# Jack White Costume



## JackWhit3 (Sep 23, 2010)

Hey guys...I've got short hair but I wanna look like Jack White this year...Was wondering if anyone knows where I can get a wig like this








I'm havin a tough time looking


----------



## Withered Witch (Jul 31, 2006)

Remember, you can always get a longer wig and have it cut.


----------



## Blumpkin (Aug 5, 2009)

I don't know if anybody will get it but I dig Jack Whites music a lot. Cool costume


----------



## peterose (Oct 13, 2009)

yeah so you can either buy this wig:
http://www.halloweencostumes4u.com/prods/dsg82090.html

and black hairspray paint it, but remember that stuff is like cement and holds strong! Or you can find yourself a womens wavy black wig and cut it. Just remember it has to be wAvY. Oh Don't forget to check local beauty salons like Sally's:
http://www.sallybeauty.com/
Locations in the U.S. and Canada
I hope you add some white makeup to your face to give that pasty complexion he's got and also that guitar strap is essential to his character. People will know who you are immediatly if you have that guitar strap.


----------



## JackWhit3 (Sep 23, 2010)

Thank you for the help guys!
I found 2 wigs that are as close as i can find and i need deciding between the two








to go with this style of jack whites hair i found this
http://www.buycostumes.com/Emo-Wig-Adult/61405/ProductDetail.aspx

and to go this style of jack whites hair...

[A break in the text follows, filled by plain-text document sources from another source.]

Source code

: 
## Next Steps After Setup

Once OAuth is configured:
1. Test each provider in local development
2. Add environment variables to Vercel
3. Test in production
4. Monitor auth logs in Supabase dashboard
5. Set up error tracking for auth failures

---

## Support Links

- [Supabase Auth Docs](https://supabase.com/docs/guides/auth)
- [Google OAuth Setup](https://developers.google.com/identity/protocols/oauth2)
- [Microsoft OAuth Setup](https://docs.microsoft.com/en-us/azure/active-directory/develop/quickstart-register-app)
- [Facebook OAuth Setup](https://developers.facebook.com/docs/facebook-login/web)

I found this...which i can mess up the front and wet it to make it look more like his









or i could get a joker wig and spray it black


----------



## JackWhit3 (Sep 23, 2010)

or there are these
http://cgi.ebay.com/W012-Punk-Rock-...S_CSA_MWA_Wigs_Extensions&hash=item563fd547af

http://cgi.ebay.com/Emo-Goth-Punk-R...302?pt=LH_DefaultDomain_0&hash=item336157a67e


----------



## peterose (Oct 13, 2009)

I'm torn between the second ebay link (Emo Goth punk rockstar american idol0) and the one you want to wet the front and mess up with the manequin head pic...The first one is too straight and doesn't look very Jack White as he appears in the spotlight. ..Hmm..
The Ebay (emo Goth Punk Rockstar idol) should be the best bet. It looks close to the pic you provided and will provide more length than the manequin head one. 
Keep in mind that it's synthetic hair and doesn't cooperated with hair products the way human hair does. If you want to mess it up a tad however, the black colored hair spray will hold it with some strength and give it a bit more of a messed up look. 
Gotta get/make that guitar strap though BIGTIME.


----------



## JackWhit3 (Sep 23, 2010)

I ended up going with the head one
heres the end result









I couldnt afford anything else so I just used my guitar and strap but people got it...this pic is a lil ugly colored...my facepaint looked better and looked more like the first pic


----------



## icezombie (Sep 7, 2009)

Looks great !


----------



## peterose (Oct 13, 2009)

That's pretty rad actually! Did people know who you were?! I like the pastiness makeup.


----------



## JackWhit3 (Sep 23, 2010)

Haha thanks 
Mainly everyone said "You're that dun dun dun dun dun dunnnn dunnn(seven nation army sound made with the mouth) guy! right?"
or "WHITE STRIPES! niceee!" haha
and one said johnny depp....


----------



## Ween12amEternal (Apr 15, 2006)

I would have done a double-take if I had seen you - very well done.


----------



## akepa73 (Oct 17, 2011)

JackWhit3 said:


> Haha thanks
> Mainly everyone said "You're that dun dun dun dun dun dunnnn dunnn(seven nation army sound made with the mouth) guy! right?"
> or "WHITE STRIPES! niceee!" haha
> and one said johnny depp....


Dude, you looked awesome. I'm trying to do this exact costume... where did you get the red pants? and that wig

Any advice would be great!


----------



## JackWhit3 (Sep 23, 2010)

akepa73 said:


> Dude, you looked awesome. I'm trying to do this exact costume... where did you get the red pants? and that wig
> 
> Any advice would be great!


Thanks! 
The pants are Levi's 511 Red men's pants....I got them from a website called tillys for $15 bucks!!
The wig is a 50s female dancers wig($12) combed for a lil while to straighten it out!


----------



## Dark Passenger (Aug 22, 2011)

That's a freaking awesome costume.


----------